Risk management mindset
Forecasts help us to identify a storm in advance so we can swerve, stall or batten down the hatches, even when sunny skies might appear to prevail. Many of those who have retired or are close to retiring also have the benefit of having lived through a period of really strong markets. So the fact they may have to lower their withdrawal rates to ensure their pension savings last at least 30 years is at least offset by the fact their balance has swelled during the bull market of recent years.
Those who have some way to go before they retire also have the option to reassess their retirement income goals and/or to consider increasing their pension contributions to maintain them.
Just as important for investors is to view a systematic withdrawal rate more as a jumping-off point than a hard-and-fast rule that must always be adhered to, because it can always be revised as the return outlook changes.
You can also employ what we like to term a ‘dynamic spending’ approach. It’s something I’ve written about before in greater detail and something we plan to provide customers more help with in the future.
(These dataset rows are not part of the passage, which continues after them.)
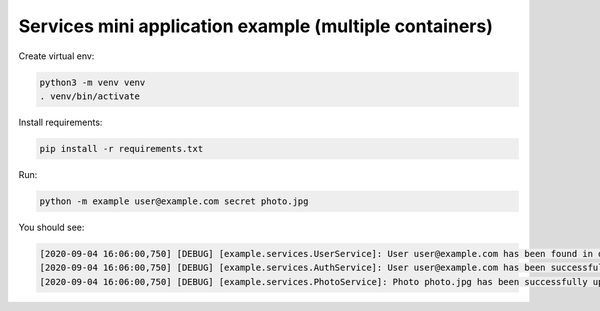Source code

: Services mini application example (multiple containers)
=======================================================

Create virtual env:

.. code-block:: bash

   python3 -m venv venv
   . venv/bin/activate

Install requirements:

.. code-block:: bash

   pip install -r requirements.txt

Run:

.. code-block:: bash

   python -m example user@example.com secret photo.jpg

You should see:

.. code-block:: bash

   [2020-09-04 16:06:00,750] [DEBUG] [example.services.UserService]: User user@example.com has been found in database
   [2020-09-04 16:06:00,750] [DEBUG] [example.services.AuthService]: User user@example.com has been successfully authenticated
   [2020-09-04 16:06:00,750] [DEBUG] [example.services.PhotoService]: Photo photo.jpg has been successfully uploaded by user user@example.com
But, in short, it entails adjusting the percentage of income you withdraw each year from your pension based on how well your portfolio performed in the previous year, subject to an inflation-adjusted floor or ceiling. The ceiling helps to build a buffer when markets have done well while the floor helps to maintain a reasonable level of spending if there’s been a sharp decline in value of your portfolio.
Our research6 shows that your chances of not running out of money – state pension aside – are significantly improved with a dynamic spending approach compared with simply increasing your income each year in line with inflation.
The need to make sound financial decisions doesn’t just go away because you are retired. In some respects, it can actually go up because you have to think about making sure you don’t outlive your investment portfolio, as well as potentially leaving bequests and changes in the investment outlook.
The decisions investors make in the first decade right after retirement, especially, can have a major bearing – as can market conditions during that time.
It’s more reason to continue taking a strategic approach to your finances all through your investment lifetime.
1 Currently 66, rising to 67 between 2026 and 2028 and then to 68 between 2044 and 2046.
2 Bengen, William; ‘Determining withdrawal rates using historical data’, Journal of Financial Planning, October 1994.
3 Rather than drive returns, which is the role of shares, the role of bonds in a multi-asset portfolio is to act as stabilisers. The less correlated they are with shares, the better they can perform this task. See ‘How government bonds complement your shareholdings’.
4 Average life expectancy is complex and can hide a multitude of possibilities. Find out your own personalised life expectancy using the government’s interactive calculator.
5 Khang, Kevin Ph.D, David Pakula CFA, and Andrew Clarke CFA; ‘Sustainable Withdrawal Rates by Return Environment: A Time-Varying Bayesian Analysis’ will be published in The Journal of Retirement later this year.
6 Daga, Ankul CFA, David Pakula, CFA and Jacob Bupp, ‘Sustainable spending rates in turbulent markets’, Vanguard Research, January 2021.